Find top-5 most similar rows across datasets
Company: Databricks
Role: Data Scientist
Category: Coding & Algorithms
Difficulty: hard
Interview Round: Technical Screen
Quick Answer: This Coding & Algorithms problem in the Data Science domain evaluates similarity search and ranking skills, including selection and application of distance metrics (e.g., MSE, RMSE, cosine or Manhattan), handling of NULLs, feature scaling/weighting, and efficient top‑k retrieval across datasets.
Constraints
- 0 <= len(source) <= 200
- 0 <= len(target) <= 2000
- 1 <= number of feature columns <= 30
- Each feature value is numeric or None
- All rows in both datasets share the same feature columns
- No feature scaling/standardization is applied; all comparable features are equally weighted
- IDs within a dataset are of a single comparable type, so ties can be broken by ascending target_id
Examples
Input: ([{'source_id': 'S1', 'f1': 1, 'f2': 2}, {'source_id': 'S2', 'f1': 3, 'f2': 4}], [{'target_id': 'T1', 'f1': 1, 'f2': 2}, {'target_id': 'T2', 'f1': 2, 'f2': 2}, {'target_id': 'T3', 'f1': 0, 'f2': 2}, {'target_id': 'T4', 'f1': 3, 'f2': 5}, {'target_id': 'T5', 'f1': 10, 'f2': 10}, {'target_id': 'T6', 'f1': 3, 'f2': 4}])

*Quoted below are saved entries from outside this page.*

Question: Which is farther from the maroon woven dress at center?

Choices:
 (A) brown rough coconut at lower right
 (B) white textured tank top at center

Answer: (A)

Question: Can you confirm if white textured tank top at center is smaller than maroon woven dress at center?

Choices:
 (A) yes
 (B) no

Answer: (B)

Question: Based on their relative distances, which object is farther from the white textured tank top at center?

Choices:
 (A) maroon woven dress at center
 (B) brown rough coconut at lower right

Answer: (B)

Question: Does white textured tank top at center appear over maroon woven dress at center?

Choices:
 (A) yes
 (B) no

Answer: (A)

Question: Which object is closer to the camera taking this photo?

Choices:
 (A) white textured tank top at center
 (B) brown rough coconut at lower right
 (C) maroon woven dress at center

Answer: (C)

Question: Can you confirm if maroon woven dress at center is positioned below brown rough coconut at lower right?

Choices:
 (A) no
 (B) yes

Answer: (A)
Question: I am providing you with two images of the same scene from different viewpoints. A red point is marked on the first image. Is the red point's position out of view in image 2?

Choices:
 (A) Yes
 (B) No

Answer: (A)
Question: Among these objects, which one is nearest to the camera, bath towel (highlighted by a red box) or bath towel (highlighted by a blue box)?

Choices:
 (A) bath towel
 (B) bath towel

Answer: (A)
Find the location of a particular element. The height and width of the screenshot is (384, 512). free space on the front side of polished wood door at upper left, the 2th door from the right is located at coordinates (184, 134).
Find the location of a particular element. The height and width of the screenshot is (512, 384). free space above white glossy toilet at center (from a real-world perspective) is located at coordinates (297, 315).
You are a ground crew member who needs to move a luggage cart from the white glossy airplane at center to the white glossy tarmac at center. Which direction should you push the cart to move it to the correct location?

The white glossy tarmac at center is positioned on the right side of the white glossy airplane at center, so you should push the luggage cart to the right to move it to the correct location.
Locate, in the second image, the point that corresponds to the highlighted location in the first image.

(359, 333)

Expected Output: [('S1', 'T1', 0.0, 1), ('S1', 'T2', 0.5, 2), ('S1', 'T3', 0.5, 3), ('S1', 'T6', 4.0, 4), ('S1', 'T4', 6.5, 5), ('S2', 'T6', 0.0, 1), ('S2', 'T4', 0.5, 2), ('S2', 'T2', 2.5, 3), ('S2', 'T1', 4.0, 4), ('S2', 'T3', 6.5, 5)]
Explanation: Distances are computed with raw MSE over both features. For S1, T1 is exact, T2 and T3 tie at 0.5 so target_id breaks the tie, and only the best 5 are kept.

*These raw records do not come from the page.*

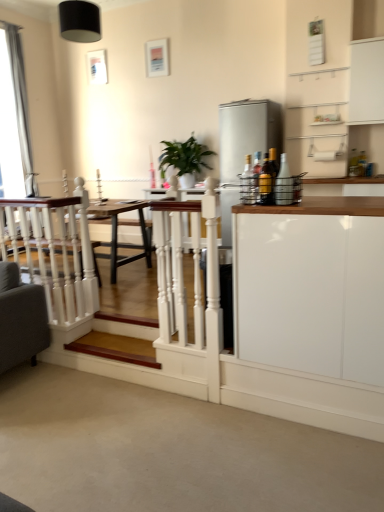
This screenshot has height=512, width=384. In order to click on free space that is to the left of translucent glass bottle at right, the first bottle when ordered from right to left in this screenshot , I will do `click(260, 204)`.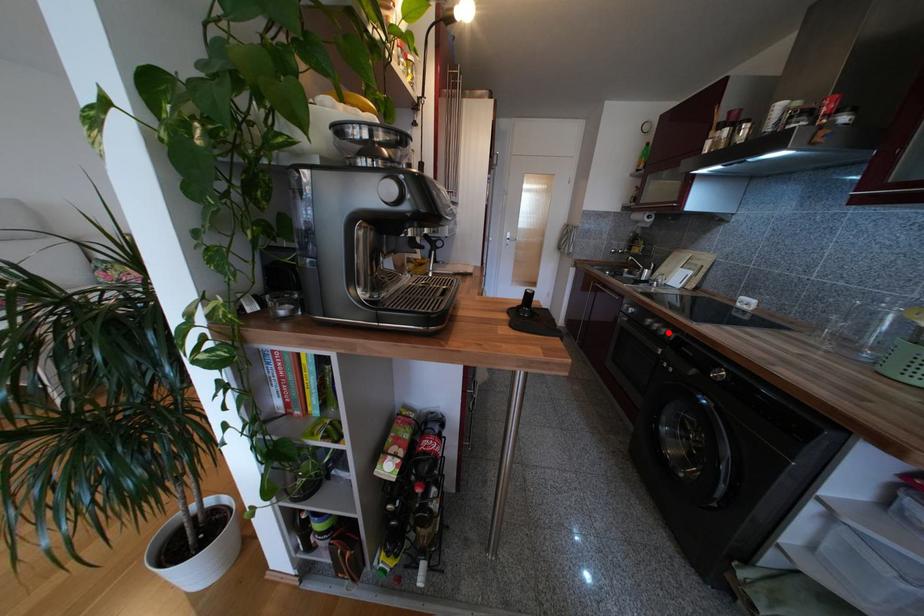
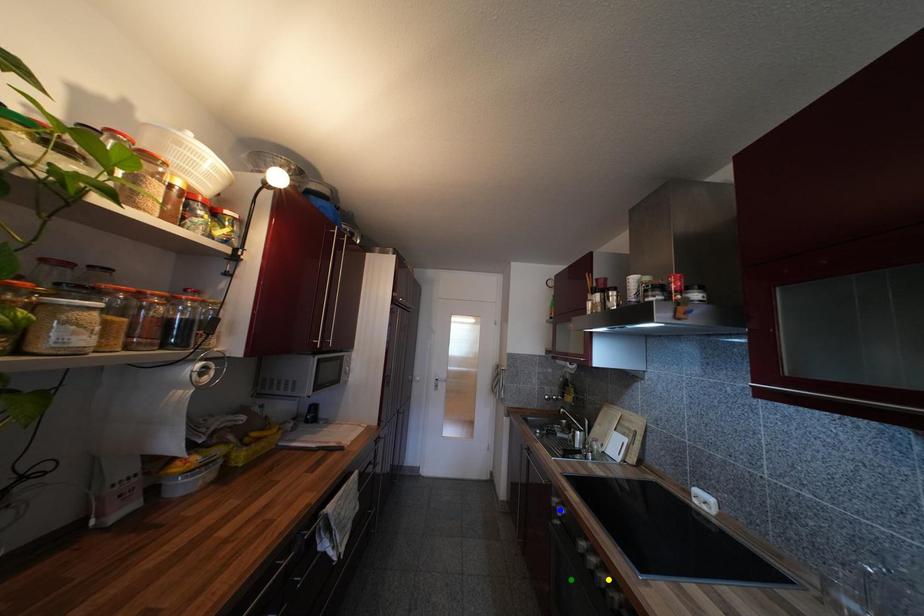
Question: I am providing you with two images of the same scene from different viewpoints. A red point is marked on the first image. You are given multiple points on the second image. Can you choose the point in image 2 that corresponds to the point in image 1?

Choices:
 (A) yellow point
 (B) green point
 (C) blue point

Answer: (A)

Input: ([{'source_id': 1, 'f1': 1, 'f2': None, 'f3': 5}], [{'target_id': 10, 'f1': 1, 'f2': 2, 'f3': None}, {'target_id': 11, 'f1': 2, 'f2': None, 'f3': 7}, {'target_id': 12, 'f1': None, 'f2': 2, 'f3': 5}, {'target_id': 13, 'f1': None, 'f2': None, 'f3': None}, {'target_id': 14, 'f1': 3, 'f2': 0, 'f3': 1}])
Expected Output: [(1, 10, 0.0, 1), (1, 12, 0.0, 2), (1, 11, 2.5, 3), (1, 14, 10.0, 4)]
Explanation: Features with None on either side are ignored. Target 13 has no comparable features at all, so it is skipped. Only 4 valid matches remain.
Input: ([], [{'target_id': 1, 'f1': 3, 'f2': 4}])
Expected Output: []
Explanation: If there are no source rows, there are no matches to return.
Input: ([{'source_id': 'A', 'f1': -1, 'f2': 2}], [{'target_id': 'X', 'f1': -1, 'f2': 2}, {'target_id': 'Y', 'f1': -2, 'f2': 2}, {'target_id': 'Z', 'f1': -1, 'f2': 0}])
Expected Output: [('A', 'X', 0.0, 1), ('A', 'Y', 0.5, 2), ('A', 'Z', 2.0, 3)]
Explanation: This case includes negative numbers and fewer than 5 targets. Return all valid matches ranked by increasing MSE.
Hints
- For each source row, compare it against every target row, but only over features where both values are not None.
- Once you compute all valid distances for one source row, sort by (distance, target_id) and keep only the first 5.